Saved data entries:
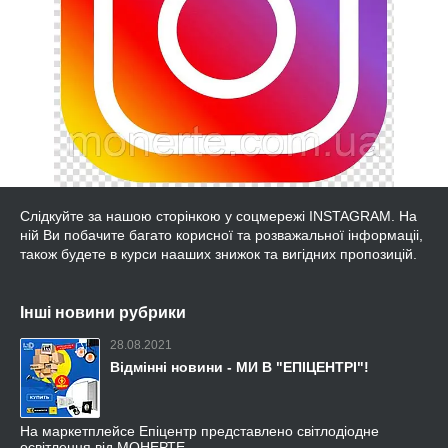
Слідкуйте за нашою сторінкою у соцмережі INSTAGRAM. На
ній Ви побачите багато корисної та розважальної інформаціі,
також будете в курси нааших знижок та вигідних пропозицій.
Інші новини рубрики
28.08.2021
Відмінні новини - МИ В "ЕПІЦЕНТРІ"!
На маркетплейсе Епіцентр представлено світлодіодне
освітлення від МОНЕРТЕ ...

[Instructions for the task]
Retype the text of all the entries above word for word, keeping every spelling and line break unchanged. Leave the pictures out of your answer.

[Answer section]
Слідкуйте за нашою сторінкою у соцмережі INSTAGRAM. На
ній Ви побачите багато корисної та розважальної інформаціі,
також будете в курси нааших знижок та вигідних пропозицій.
Інші новини рубрики
28.08.2021
Відмінні новини - МИ В "ЕПІЦЕНТРІ"!
На маркетплейсе Епіцентр представлено світлодіодне
освітлення від МОНЕРТЕ ...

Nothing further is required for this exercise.